Must incorporate to prevail over the competition; can wisely choose the segment(s) to target; and is skilled at designing an effective go-to-market approach and accompanying communications. When I hear it, it sounds very familiar because it is strategy: where to play / how Finland Telemarketing Data to win (WTP / HTW). This is not surprising because during the late 20th century marketing and strategy began the process of converging and are now indistinguishable, so Silicon Valley's view is not wrong: product marketing is strategy . This is why I published my 28th post in the Playing to Win / Practitioner Insights series It's time to accept that marketing and strategy are one discipline. How the hell did this happen? Marketing began as a formal discipline focused on the customer and the company. In the early 20th century, his primary concern was customer segmentation.

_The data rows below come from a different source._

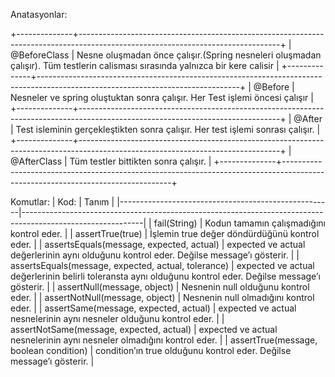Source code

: 
Anatasyonlar:

+--------------+--------------------------------------------------------------------------------------------------------------------------------+
| @BeforeClass | Nesne oluşmadan önce çalışır.(Spring nesneleri oluşmadan çalışır). Tüm testlerin calisması sırasında yalnızca bir kere calisir |
+--------------+--------------------------------------------------------------------------------------------------------------------------------+
| @Before      | Nesneler ve spring oluştuktan sonra çalışır. Her Test işlemi öncesi çalışır                                                    |
+--------------+--------------------------------------------------------------------------------------------------------------------------------+
| @After       | Test isleminin gerçekleştikten sonra çalışır. Her test işlemi sonrası çalışır.                                                 |
+--------------+--------------------------------------------------------------------------------------------------------------------------------+
| @AfterClass  | Tüm testler bittikten sonra çalışır.                                                                                           |
+--------------+--------------------------------------------------------------------------------------------------------------------------------+

Komutlar:
| Kod:                                                | Tanım                                                                 |
|-----------------------------------------------------|------------------------------------------------------------------------------------------------------------|
| fail(String)                                        | Kodun tamamın çalışmadığını kontrol eder.                                                                  |
| assertTrue(true)                                    | İşlemin true değer döndürdüğünü kontrol eder.                                                              |
| assertsEquals(message, expected, actual)            | expected ve actual değerlerinin aynı olduğunu kontrol eder. Değilse message’ı gösterir.                    |
| assertsEquals(message, expected, actual, tolerance) | expected ve actual değerlerinin belirli toleransta aynı olduğunu kontrol eder. Değilse message’ı gösterir. |
| assertNull(message, object)                         | Nesnenin null olduğunu kontrol eder.                                                                       |
| assertNotNull(message, object)                      | Nesnenin null olmadığını kontrol eder.                                                                     |
| assertSame(message, expected, actual)               | expected ve actual nesnelerinin aynı nesneler olduğunu kontrol eder.                                       |
| assertNotSame(message, expected, actual)            | expected ve actual nesnelerinin aynı nesneler olmadığını kontrol eder.                                     |
| assertTrue(message, boolean condition)              | condition’ın true olduğunu kontrol eder. Değilse message’ı gösterir.                                       |



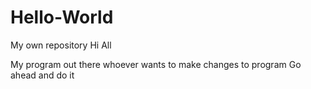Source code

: # Hello-World
My own repository
Hi All

My program out there whoever wants to make changes to program
Go ahead and do it
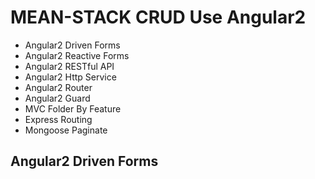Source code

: # MEAN-STACK CRUD Use Angular2
 - Angular2 Driven Forms
 - Angular2 Reactive Forms
 - Angular2 RESTful API
 - Angular2 Http Service
 - Angular2 Router
 - Angular2 Guard
 - MVC Folder By Feature
 - Express Routing
 - Mongoose Paginate
 
 ## Angular2 Driven Forms

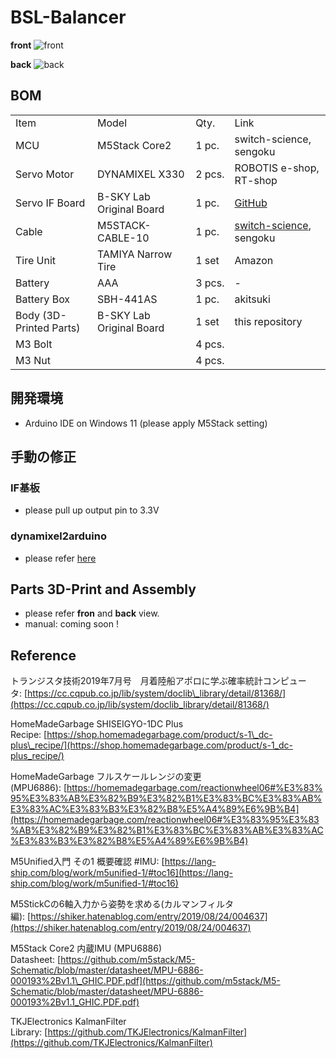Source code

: # BSL-Balancer

**front**
![front](./docs/front.png)

**back**
![back](./docs/back.png)


## BOM

|     |     |     |     |
| --- | --- | --- | --- |
| Item | Model | Qty. | Link |
| MCU | M5Stack Core2<br> | 1 pc. | switch-science, sengoku |
| Servo Motor<br> | DYNAMIXEL X330 | 2 pcs. | ROBOTIS e-shop, RT-shop |
| Servo IF Board | B-SKY Lab Original Board | 1 pc. | [GitHub](https://github.com/kim-xps12/m5stack_interface_board_feetech_sts "https://github.com/kim-xps12/m5stack_interface_board_feetech_sts") |
| Cable | M5STACK-CABLE-10 | 1 pc. | [switch-science](https://www.switch-science.com/products/5213 "https://www.switch-science.com/products/5213"), sengoku<br> |
| Tire Unit | TAMIYA Narrow Tire | 1 set | Amazon |
| Battery | AAA | 3 pcs. | \-  |
| Battery Box | SBH-441AS | 1 pc. | akitsuki |
| Body (3D-Printed Parts) | B-SKY Lab Original Board<br> | 1 set | this repository |
| M3 Bolt |   | 4 pcs. |    |
| M3 Nut |   | 4 pcs. |    |
  

## 開発環境
- Arduino IDE on Windows 11 (please apply M5Stack setting)

## 手動の修正

### IF基板
- please pull up output pin to 3.3V

### dynamixel2arduino
- please refer [here](https://qiita.com/B-SKY-Lab/items/c52801ce683df49d64a1#%E3%83%A9%E3%82%A4%E3%83%96%E3%83%A9%E3%83%AA%E3%81%AE%E6%9B%B8%E3%81%8D%E6%8F%9B%E3%81%88)
  

## Parts 3D-Print and Assembly
- please refer **fron** and **back** view.
- manual: coming soon !


## Reference

トランジスタ技術2019年7月号　月着陸船アポロに学ぶ確率統計コンピュータ: [https://cc.cqpub.co.jp/lib/system/doclib\_library/detail/81368/](https://cc.cqpub.co.jp/lib/system/doclib_library/detail/81368/)

HomeMadeGarbage SHISEIGYO-1DC Plus Recipe: [https://shop.homemadegarbage.com/product/s-1\_dc-plus\_recipe/](https://shop.homemadegarbage.com/product/s-1_dc-plus_recipe/)

HomeMadeGarbage フルスケールレンジの変更 (MPU6886): [https://homemadegarbage.com/reactionwheel06#%E3%83%95%E3%83%AB%E3%82%B9%E3%82%B1%E3%83%BC%E3%83%AB%E3%83%AC%E3%83%B3%E3%82%B8%E5%A4%89%E6%9B%B4](https://homemadegarbage.com/reactionwheel06#%E3%83%95%E3%83%AB%E3%82%B9%E3%82%B1%E3%83%BC%E3%83%AB%E3%83%AC%E3%83%B3%E3%82%B8%E5%A4%89%E6%9B%B4)

M5Unified入門 その1 概要確認 #IMU: [https://lang-ship.com/blog/work/m5unified-1/#toc16](https://lang-ship.com/blog/work/m5unified-1/#toc16)

M5StickCの6軸入力から姿勢を求める(カルマンフィルタ編): [https://shiker.hatenablog.com/entry/2019/08/24/004637](https://shiker.hatenablog.com/entry/2019/08/24/004637)

M5Stack Core2 内蔵IMU (MPU6886) Datasheet: [https://github.com/m5stack/M5-Schematic/blob/master/datasheet/MPU-6886-000193%2Bv1.1\_GHIC.PDF.pdf](https://github.com/m5stack/M5-Schematic/blob/master/datasheet/MPU-6886-000193%2Bv1.1_GHIC.PDF.pdf)

TKJElectronics KalmanFilter Library: [https://github.com/TKJElectronics/KalmanFilter](https://github.com/TKJElectronics/KalmanFilter)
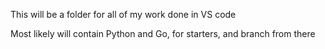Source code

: This will be a folder for all of my work done in VS code

Most likely will contain Python and Go, for starters, and branch from there

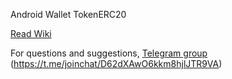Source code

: Android Wallet TokenERC20

[Read Wiki](https://github.com/EasyToken/Android-Wallet-Token-ERC20/wiki)

For questions and suggestions, [Telegram group](https://t.me/joinchat/D62dXAwO6kkm8hjlJTR9VA) (https://t.me/joinchat/D62dXAwO6kkm8hjlJTR9VA)
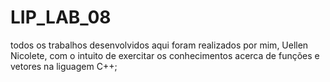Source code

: # LIP_LAB_08
todos os trabalhos desenvolvidos aqui foram realizados por mim, Uellen Nicolete,
com o intuito de exercitar os conhecimentos acerca de funções e vetores na liguagem C++;

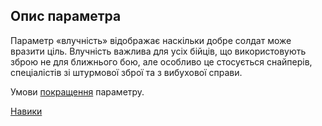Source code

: ## Опис параметра

Параметр «влучність» відображає наскільки добре солдат може вразити
ціль. Влучність важлива для усіх бійців, що використовують зброю не для
ближнього бою, але особливо це стосується снайперів, спеціалістів зі
штурмової зброї та з вибухової справи.

Умови [покращення](Навики/Покращення "wikilink") параметру.

[Навики](Навики "wikilink")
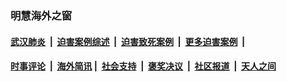 
### 明慧海外之窗

####  [武汉肺炎](indexes/365.md?t=02230900) &nbsp;|&nbsp;  [迫害案例综述](indexes/328.md?t=02230900) &nbsp;|&nbsp; [迫害致死案例](indexes/277.md?t=02230900)  &nbsp;|&nbsp; [更多迫害案例](indexes/81.md?t=02230900)  &nbsp;|&nbsp; 
####  [时事评论](indexes/19.md?t=02230900) &nbsp;|&nbsp; [海外简讯](indexes/245.md?t=02230900)&nbsp;|&nbsp;  [社会支持](indexes/140.md?t=02230900) &nbsp;|&nbsp; [褒奖决议](indexes/282.md?t=02230900) &nbsp;|&nbsp; [社区报道](indexes/91.md?t=02230900)  &nbsp;|&nbsp; [天人之间](indexes/78.md?t=02230900) 

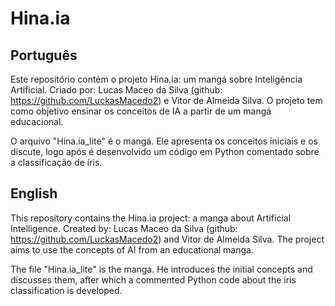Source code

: # Hina.ia

## Português
Este repositório contém o projeto Hina.ia: um mangá sobre Inteligência Artificial. 
Criado por: Lucas Maceo da Silva (github: https://github.com/LuckasMacedo2) e Vitor de Almeida Silva.
O projeto tem como objetivo ensinar os conceitos de IA a partir de um mangá educacional.

O arquivo "Hina.ia_lite" é o mangá. Ele apresenta os conceitos iniciais e os discute, logo após é desenvolvido um código em Python comentado sobre a classificação de íris.

## English
This repository contains the Hina.ia project: a manga about Artificial Intelligence.
Created by: Lucas Maceo da Silva (github: https://github.com/LuckasMacedo2) and Vitor de Almeida Silva.
The project aims to use the concepts of AI from an educational manga.

The file "Hina.ia_lite" is the manga. He introduces the initial concepts and discusses them, after which a commented Python code about the iris classification is developed.
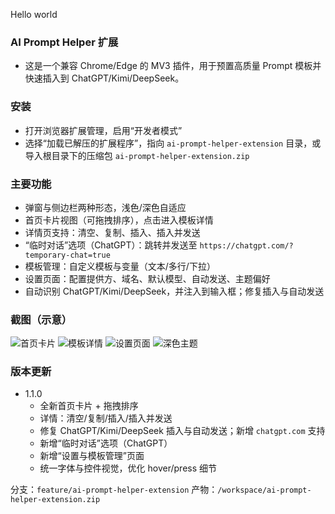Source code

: Hello world


### AI Prompt Helper 扩展

- 这是一个兼容 Chrome/Edge 的 MV3 插件，用于预置高质量 Prompt 模板并快速插入到 ChatGPT/Kimi/DeepSeek。

### 安装
- 打开浏览器扩展管理，启用“开发者模式”
- 选择“加载已解压的扩展程序”，指向 `ai-prompt-helper-extension` 目录，或导入根目录下的压缩包 `ai-prompt-helper-extension.zip`

### 主要功能
- 弹窗与侧边栏两种形态，浅色/深色自适应
- 首页卡片视图（可拖拽排序），点击进入模板详情
- 详情页支持：清空、复制、插入、插入并发送
- “临时对话”选项（ChatGPT）：跳转并发送至 `https://chatgpt.com/?temporary-chat=true`
- 模板管理：自定义模板与变量（文本/多行/下拉）
- 设置页面：配置提供方、域名、默认模型、自动发送、主题偏好
- 自动识别 ChatGPT/Kimi/DeepSeek，并注入到输入框；修复插入与自动发送

### 截图（示意）
![首页卡片](/workspace/ai-prompt-helper-extension/assets/ui-home.svg)
![模板详情](/workspace/ai-prompt-helper-extension/assets/ui-detail.svg)
![设置页面](/workspace/ai-prompt-helper-extension/assets/ui-settings.svg)
![深色主题](/workspace/ai-prompt-helper-extension/assets/ui-dark.svg)

### 版本更新
- 1.1.0
  - 全新首页卡片 + 拖拽排序
  - 详情：清空/复制/插入/插入并发送
  - 修复 ChatGPT/Kimi/DeepSeek 插入与自动发送；新增 `chatgpt.com` 支持
  - 新增“临时对话”选项（ChatGPT）
  - 新增“设置与模板管理”页面
  - 统一字体与控件视觉，优化 hover/press 细节

分支：`feature/ai-prompt-helper-extension`
产物：`/workspace/ai-prompt-helper-extension.zip`
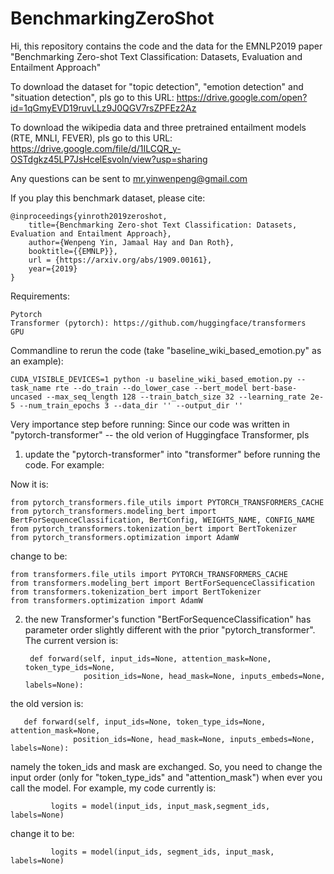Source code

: # BenchmarkingZeroShot

Hi, this repository contains the code and the data for the EMNLP2019 paper "Benchmarking Zero-shot Text Classification: Datasets, Evaluation and Entailment Approach"

To download the dataset for "topic detection", "emotion detection" and "situation detection", pls go to this URL: https://drive.google.com/open?id=1qGmyEVD19ruvLLz9J0QGV7rsZPFEz2Az

To download the wikipedia data and three pretrained entailment models (RTE, MNLI, FEVER), pls go to this URL:
https://drive.google.com/file/d/1ILCQR_y-OSTdgkz45LP7JsHcelEsvoIn/view?usp=sharing

Any questions can be sent to mr.yinwenpeng@gmail.com

If you play this benchmark dataset, please cite:

    @inproceedings{yinroth2019zeroshot,
        title={Benchmarking Zero-shot Text Classification: Datasets, Evaluation and Entailment Approach},
        author={Wenpeng Yin, Jamaal Hay and Dan Roth},
        booktitle={{EMNLP}},
        url = {https://arxiv.org/abs/1909.00161},
        year={2019}
    }

Requirements:

    Pytorch
    Transformer (pytorch): https://github.com/huggingface/transformers
    GPU

Commandline to rerun the code (take "baseline_wiki_based_emotion.py" as an example):

    CUDA_VISIBLE_DEVICES=1 python -u baseline_wiki_based_emotion.py --task_name rte --do_train --do_lower_case --bert_model bert-base-uncased --max_seq_length 128 --train_batch_size 32 --learning_rate 2e-5 --num_train_epochs 3 --data_dir '' --output_dir ''

Very importance step before running:
Since our code was written in "pytorch-transformer" -- the old verion of Huggingface Transformer, pls 
1) update the "pytorch-transformer" into "transformer" before running the code. For example:

Now it is:

    from pytorch_transformers.file_utils import PYTORCH_TRANSFORMERS_CACHE
    from pytorch_transformers.modeling_bert import BertForSequenceClassification, BertConfig, WEIGHTS_NAME, CONFIG_NAME
    from pytorch_transformers.tokenization_bert import BertTokenizer
    from pytorch_transformers.optimization import AdamW

change  to be:

    from transformers.file_utils import PYTORCH_TRANSFORMERS_CACHE
    from transformers.modeling_bert import BertForSequenceClassification
    from transformers.tokenization_bert import BertTokenizer
    from transformers.optimization import AdamW

2) the new Transformer's function "BertForSequenceClassification" has parameter order slightly different with the prior "pytorch_transformer". The current version is:

        def forward(self, input_ids=None, attention_mask=None, token_type_ids=None,
                    position_ids=None, head_mask=None, inputs_embeds=None, labels=None):
                  
 the old version is:
 
       def forward(self, input_ids=None, token_type_ids=None, attention_mask=None, 
                  position_ids=None, head_mask=None, inputs_embeds=None, labels=None):
 
 namely the token_ids and mask are exchanged. So, you need to change the input order (only for "token_type_ids" and "attention_mask") when ever you call the model. For example, my code currently is:
 
             logits = model(input_ids, input_mask,segment_ids, labels=None)
             
 change it to be:
 
             logits = model(input_ids, segment_ids, input_mask, labels=None)
             
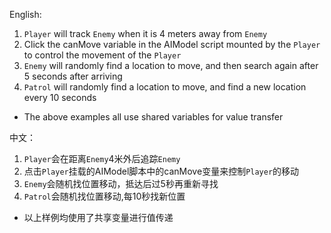 English:
1. ``Player`` will track ``Enemy`` when it is 4 meters away from ``Enemy``
2. Click the canMove variable in the AIModel script mounted by the ``Player`` to control the movement of the ``Player``
3. ``Enemy`` will randomly find a location to move, and then search again after 5 seconds after arriving
4. ``Patrol`` will randomly find a location to move, and find a new location every 10 seconds
* The above examples all use shared variables for value transfer

中文：
1. ``Player``会在距离``Enemy``4米外后追踪``Enemy``
2. 点击``Player``挂载的AIModel脚本中的canMove变量来控制``Player``的移动
3. ``Enemy``会随机找位置移动，抵达后过5秒再重新寻找
4. ``Patrol``会随机找位置移动,每10秒找新位置
* 以上样例均使用了共享变量进行值传递
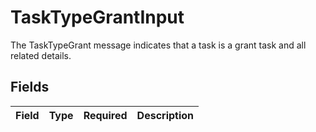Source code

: # TaskTypeGrantInput

The TaskTypeGrant message indicates that a task is a grant task and all related details.


## Fields

| Field       | Type        | Required    | Description |
| ----------- | ----------- | ----------- | ----------- |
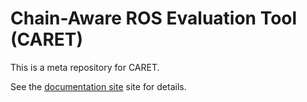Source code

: # Chain-Aware ROS Evaluation Tool (CARET)

This is a meta repository for CARET.

See the [documentation site](https://tier4.github.io/CARET_doc/main/) site for details.
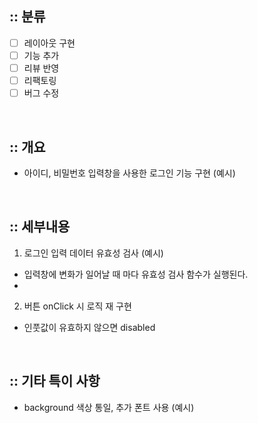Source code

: ## :: 분류

- [ ] 레이아웃 구현
- [ ] 기능 추가
- [ ] 리뷰 반영
- [ ] 리팩토링
- [ ] 버그 수정

<br />

## :: 개요

- 아이디, 비밀번호 입력창을 사용한 로그인 기능 구현 (예시)

<br />

## :: 세부내용

1. 로그인 입력 데이터 유효성 검사 (예시)

- 입력창에 변화가 일어날 때 마다 유효성 검사 함수가 실행된다.
-

2. 버튼 onClick 시 로직 재 구현

- 인풋값이 유효하지 않으면 disabled

<br />

## :: 기타 특이 사항

- background 색상 통일, 추가 폰트 사용 (예시)

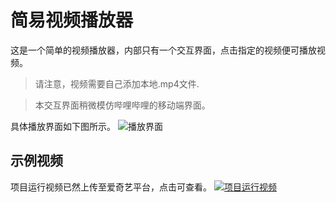 # 简易视频播放器
这是一个简单的视频播放器，内部只有一个交互界面，点击指定的视频便可播放视频。
> 请注意，视频需要自己添加本地.mp4文件.

> 本交互界面稍微模仿哔哩哔哩的移动端界面。

具体播放界面如下图所示。
![播放界面](https://github.com/HuangRunHua/Enjoy-Video-Together/blob/main/Enjoy%20Video%20Together/Resources/intro.png)

## 示例视频
项目运行视频已然上传至爱奇艺平台，点击可查看。
[![项目运行视频]()]()
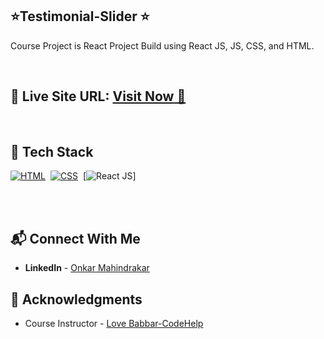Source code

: 
## ⭐Testimonial-Slider ⭐

Course Project is React Project Build using React JS, JS, CSS, and HTML.

<br>

## 📌 **Live Site URL:** <a href="https://testimonial-app-omi.netlify.app/">**Visit Now** 🚀</a>

<br>

## 📌 Tech Stack

[![HTML](https://img.shields.io/badge/html5%20-%23E34F26.svg?&style=for-the-badge&logo=html5&logoColor=white)](https://github.com/prakash-naikwadi)&nbsp;
[![CSS](https://img.shields.io/badge/css3%20-%231572B6.svg?&style=for-the-badge&logo=css3&logoColor=white)](https://github.com/prakash-naikwadi)&nbsp;
[![React JS](https://img.shields.io/badge/-ReactJs-61DAFB?logo=react&logoColor=white&style=for-the-badge)]&nbsp;

<br>
<br>

## 📬 Connect With Me

- **LinkedIn** - [Onkar Mahindrakar](https://www.linkedin.com/in/onkar-mahindrakar-66187422b/)

## 📌 Acknowledgments

- Course Instructor - [Love Babbar-CodeHelp](https://www.linkedin.com/in/love-babbar-38ab2887/)
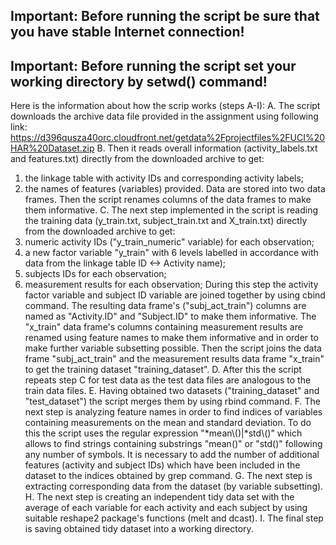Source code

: ## Important: Before running the script be sure that you have stable Internet connection!
## Important: Before running the script set your working directory by setwd() command!

Here is the information about how the scrip works (steps A-I):
A. The script downloads the archive data file provided in the assignment using following link:
https://d396qusza40orc.cloudfront.net/getdata%2Fprojectfiles%2FUCI%20HAR%20Dataset.zip
B. Then it reads overall information (activity_labels.txt and features.txt) directly from the downloaded archive to get:
1) the linkage table with activity IDs and corresponding activity labels;
2) the names of features (variables) provided.
Data are stored into two data frames. Then the script renames columns of the data frames to make them informative.
C. The next step implemented in the script is reading the training data (y_train.txt, subject_train.txt and X_train.txt) directly from the downloaded archive to get:
1) numeric activity IDs ("y_train_numeric" variable) for each observation;
2) a new factor variable "y_train" with 6 levels labelled in accordance with data from the linkage table ID <-> Activity name);
3) subjects IDs for each observation;
4) measurement results for each observation;
During this step the activity factor variable and subject ID variable are joined together by using cbind command. 
The resulting data frame's ("subj_act_train") columns are named as "Activity.ID" and "Subject.ID" to make them informative.
The "x_train" data frame's columns containing measurement results are renamed using feature names to make them informative and in order to make further variable subsetting possible.
Then the script joins the data frame "subj_act_train" and the measurement results data frame "x_train" to get the training dataset "training_dataset". 
D. After this the script repeats step C for test data as the test data files are analogous to the train data files.
E. Having obtained two datasets ("training_dataset" and "test_dataset") the script merges them by using rbind command.
F. The next step is analyzing feature names in order to find indices of variables containing measurements on the mean and standard deviation.
To do this the script uses the regular expression "*mean\\()|*std\\()" which allows to find strings containing substrings "mean()" or "std()" following any number of symbols.
It is necessary to add the number of additional features (activity and subject IDs) which have been included in the dataset to the indices obtained by grep command.
G. The next step is extracting corresponding data from the dataset (by variable subsetting).
H. The next step is creating an independent tidy data set with the average of each variable for each activity and each subject by using suitable reshape2 package's functions (melt and dcast).
I. The final step is saving obtained tidy dataset into a working directory.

Early marketers sought to create meaningful categories, primarily the socioeconomic categories of the time, to help companies better target their products. Segmentation of this kind guided General Motors to develop "a car for every purse and purpose." In the 1920s, marketers developed customer research methodologies to help companies better understand their customers. In 1960, Jerome McCarthy created the Four Ps model, the "marketing mix" of product, price, place and promotion, which helped companies plan how to use their resources to encourage customers to purchase their offerings. As a discipline, the focus was on the customer and the company, and the interactions between them.